▸ Reading text
[flang-commits] [flang] [Flang][OpenMP] Provide option to use heap allocation for private adjustable arrays (PR #186795)

Mon Mar 16 07:06:27 PDT 2026

https://github.com/DominikAdamski updated https://github.com/llvm/llvm-project/pull/186795

>From d3e5b56115d2030dae403e9aab4777e3f21884b5 Mon Sep 17 00:00:00 2001
From: Dominik Adamski <dominik.adamski at amd.com>
Date: Mon, 16 Mar 2026 07:59:06 -0500
Subject: [PATCH 1/2] [Flang][OpenMP] Provide option to use heap allocation for
 private adjustable arrays

The size of adjustable Fortran arrays is not known at compilation time.
Using limited GPU stack memory may cause hard-to-debug errors. On the other hand,
switching to heap memory allocation may lead to missed optimization opportunities
and significantly increased kernel execution time.

Adding the option `-mmlir --enable-gpu-heap-alloc` allows the user to generate
valid code for adjustable Fortran arrays. The flag is off by default,
so there is no efficiency penalty for code that does not use adjustable arrays.
---
 .../Lower/Support/PrivateReductionUtils.cpp   | 30 +++++--
 .../target-private-adjustable-array.f90       | 81 +++++++++++++++++++
 2 files changed, 104 insertions(+), 7 deletions(-)
 create mode 100644 flang/test/Lower/OpenMP/DelayedPrivatization/target-private-adjustable-array.f90

diff --git a/flang/lib/Lower/Support/PrivateReductionUtils.cpp b/flang/lib/Lower/Support/PrivateReductionUtils.cpp
index d1a965d288cad..63614913cdcd0 100644
--- a/flang/lib/Lower/Support/PrivateReductionUtils.cpp
+++ b/flang/lib/Lower/Support/PrivateReductionUtils.cpp
@@ -29,6 +29,12 @@
 #include "flang/Semantics/symbol.h"
 #include "mlir/Dialect/OpenMP/OpenMPDialect.h"
 #include "mlir/IR/Location.h"
+#include "llvm/Support/CommandLine.h"

▸ Dataset entries
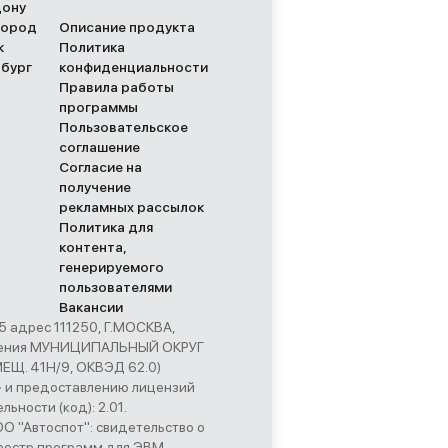
Дону
город
Описание продукта
к
Политика
рбург
конфиденциальности
Правила работы
программы
Пользовательское
соглашение
Согласие на
получение
рекламных рассылок
Политика для
контента,
генерируемого
пользователями
Вакансии
адрес 111250, Г.МОСКВА,
начения МУНИЦИПАЛЬНЫЙ ОКРУГ
Щ. 41Н/9, ОКВЭД 62.0)
» и предоставлению лицензий
ьности (код): 2.01.
 "Автоспот": свидетельство о
еестр программ для ЭВМ,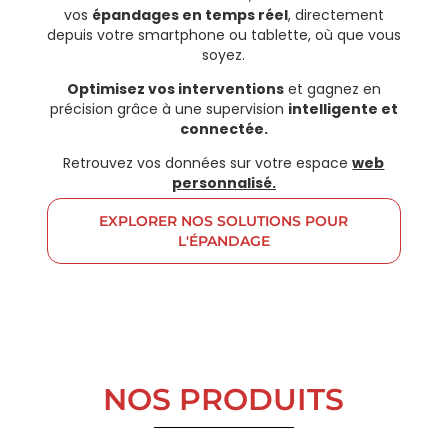
vos
épandages en temps réel
, directement
depuis votre smartphone ou tablette, où que vous
soyez.
Optimisez vos interventions
et gagnez en
précision grâce à une supervision
intelligente et
connectée.
Retrouvez vos données sur votre espace
web
personnalisé.
EXPLORER NOS SOLUTIONS POUR
L'ÉPANDAGE
NOS PRODUITS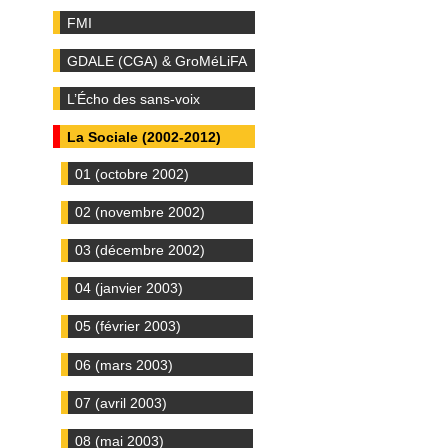
FMI
GDALE (CGA) & GroMéLiFA
L’Écho des sans-voix
La Sociale (2002-2012)
01 (octobre 2002)
02 (novembre 2002)
03 (décembre 2002)
04 (janvier 2003)
05 (février 2003)
06 (mars 2003)
07 (avril 2003)
08 (mai 2003)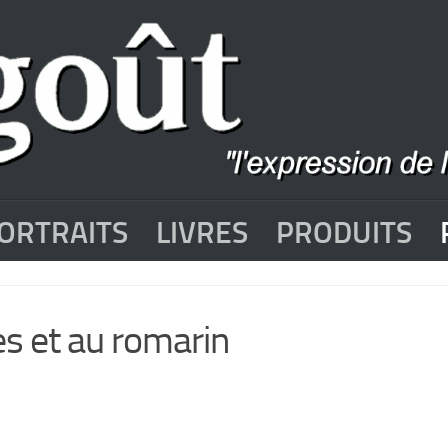
ORTRAITS
LIVRES
PRODUITS
s et au romarin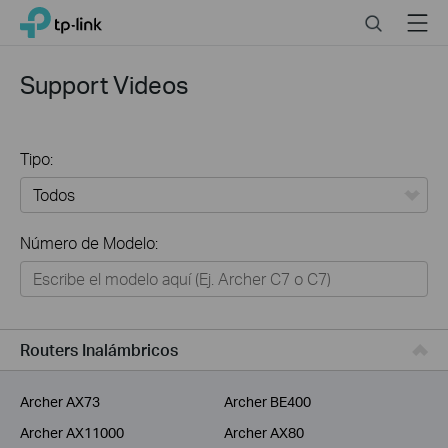
Click
Search
Menu
TP-Link, Reliably Smart
to
skip
the
Support Videos
navigation
bar
Tipo:
Todos
Número de Modelo:
Hogar
Hogar Inteligente
Negocios
Routers Inalámbricos
Proveedor de Servicios
Archer AX73
Archer BE400
Archer AX11000
Archer AX80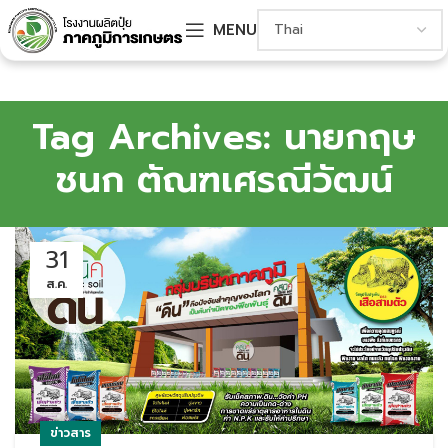
MENU
Tag Archives: นายกฤษ
ชนก ตัณฑเศรณีวัฒน์
31
ส.ค.
ข่าวสาร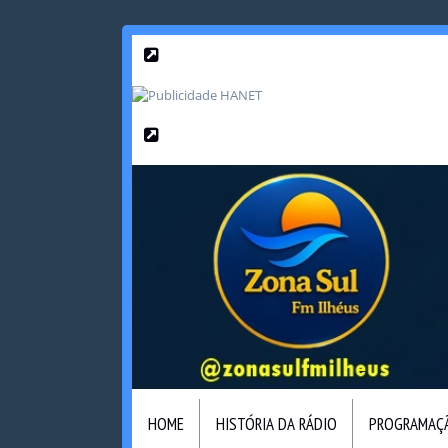
HOME
HISTÓRIA DA RÁDIO
PROGRAMAÇ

▸ Tasks and exercises
(a) Return the passage of the Flang patch above from "Using limited GPU" up to and including "kernel execution time.".
(b) According to the Flang patch above, why is the `--enable-gpu-heap-alloc` flag off by default? Answer in one to three sentences.
(c) Continue the Flang patch above from its final line.

▸ Answers to each task
(a)
Using limited GPU stack memory may cause hard-to-debug errors. On the other hand,
switching to heap memory allocation may lead to missed optimization opportunities
and significantly increased kernel execution time.

(b) Heap allocation can cause missed optimization opportunities and a significant increase in kernel execution time. Leaving the flag off by default avoids that efficiency penalty for code that does not use adjustable arrays.

(c)
+
+static llvm::cl::opt<bool> enableGPUHeapAlloc(
+    "enable-gpu-heap-alloc",
+    llvm::cl::desc("Allow to use heap alloc for adjustable arrays on GPU"),
+    llvm::cl::init(false));
 
 static bool hasFinalization(const Fortran::semantics::Symbol &sym) {
   if (sym.has<Fortran::semantics::ObjectEntityDetails>())
@@ -383,7 +389,7 @@ class PopulateInitAndCleanupRegionsHelper {
     return loadedMoldArg;
   }
 
-  bool shouldAllocateTempOnStack() const;
+  bool shouldAllocateTempOnStack(fir::BaseBoxType boxTy) const;
 };
 
 } // namespace
@@ -446,7 +452,7 @@ void PopulateInitAndCleanupRegionsHelper::initAndCleanupBoxedScalar(
     builder.setInsertionPointToStart(&ifUnallocated.getElseRegion().front());
   }
 
-  bool shouldAllocateOnStack = shouldAllocateTempOnStack();
+  bool shouldAllocateOnStack = shouldAllocateTempOnStack(boxTy);
   mlir::Value valAlloc =
       (shouldAllocateOnStack)
           ? builder.createTemporary(loc, innerTy, /*name=*/{},
@@ -477,12 +483,22 @@ void PopulateInitAndCleanupRegionsHelper::initAndCleanupBoxedScalar(
   createYield(allocatedPrivVarArg);
 }
 
-bool PopulateInitAndCleanupRegionsHelper::shouldAllocateTempOnStack() const {
-  // On the GPU, always allocate on the stack since heap allocatins are very
-  // expensive.
+bool PopulateInitAndCleanupRegionsHelper::shouldAllocateTempOnStack(
+    fir::BaseBoxType boxTy) const {
   auto offloadMod =
       llvm::dyn_cast<mlir::omp::OffloadModuleInterface>(*builder.getModule());
-  return offloadMod && offloadMod.getIsGPU();
+  // On the GPU, always allocate on the stack unless the user explicitly
+  // specifies otherwise since heap allocatins are very expensive.
+  bool isGPU = offloadMod && offloadMod.getIsGPU();
+  if (isGPU && enableGPUHeapAlloc) {
+    // Check if it is adjustable array
+    if (auto seqTy = mlir::dyn_cast<fir::SequenceType>(boxTy.getEleTy())) {
+      if (seqTy.hasUnknownShape() || seqTy.hasDynamicExtents()) {
+        return false;
+      }
+    }
+  }
+  return isGPU;
 }
 
 void PopulateInitAndCleanupRegionsHelper::initAndCleanupBoxedArray(
@@ -527,7 +543,7 @@ void PopulateInitAndCleanupRegionsHelper::initAndCleanupBoxedArray(
   // Allocating on the heap in case the whole reduction/privatization is nested
   // inside of a loop
   auto temp = [&]() {
-    if (shouldAllocateTempOnStack())
+    if (shouldAllocateTempOnStack(boxTy))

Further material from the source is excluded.